→ **AIM OF THE EXERCISE**: Below are records; reproduce exactly the lines from the one that has "بشكل عام، يجب على المحامي الالتزام" through the one that has "بجميع القوانين والتشريعات التي تنظم", ends included, and nothing more.

##### DATA LISTING #####

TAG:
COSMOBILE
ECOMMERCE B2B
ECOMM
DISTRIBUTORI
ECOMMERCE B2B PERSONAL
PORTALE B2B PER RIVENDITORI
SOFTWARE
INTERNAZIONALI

#####
##### DATA LISTING #####

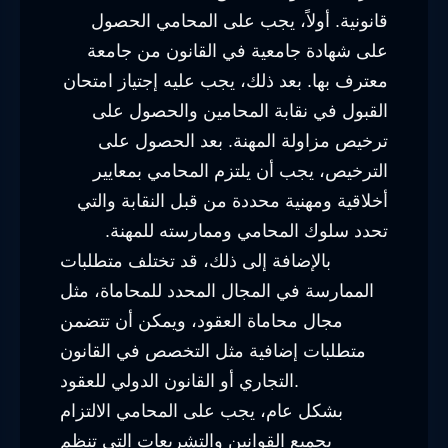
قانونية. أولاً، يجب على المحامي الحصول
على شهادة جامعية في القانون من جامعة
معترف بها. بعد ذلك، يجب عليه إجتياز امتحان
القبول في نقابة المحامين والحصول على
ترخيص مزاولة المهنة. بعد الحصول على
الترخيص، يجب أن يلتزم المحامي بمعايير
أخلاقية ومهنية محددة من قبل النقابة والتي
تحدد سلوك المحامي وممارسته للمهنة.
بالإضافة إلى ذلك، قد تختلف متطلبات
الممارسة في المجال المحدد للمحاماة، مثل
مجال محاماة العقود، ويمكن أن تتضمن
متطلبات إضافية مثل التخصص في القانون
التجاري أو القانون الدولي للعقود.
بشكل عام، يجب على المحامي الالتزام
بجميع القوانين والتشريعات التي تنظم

#####

→ **EXPECTED ANSWER**:
بشكل عام، يجب على المحامي الالتزام
بجميع القوانين والتشريعات التي تنظم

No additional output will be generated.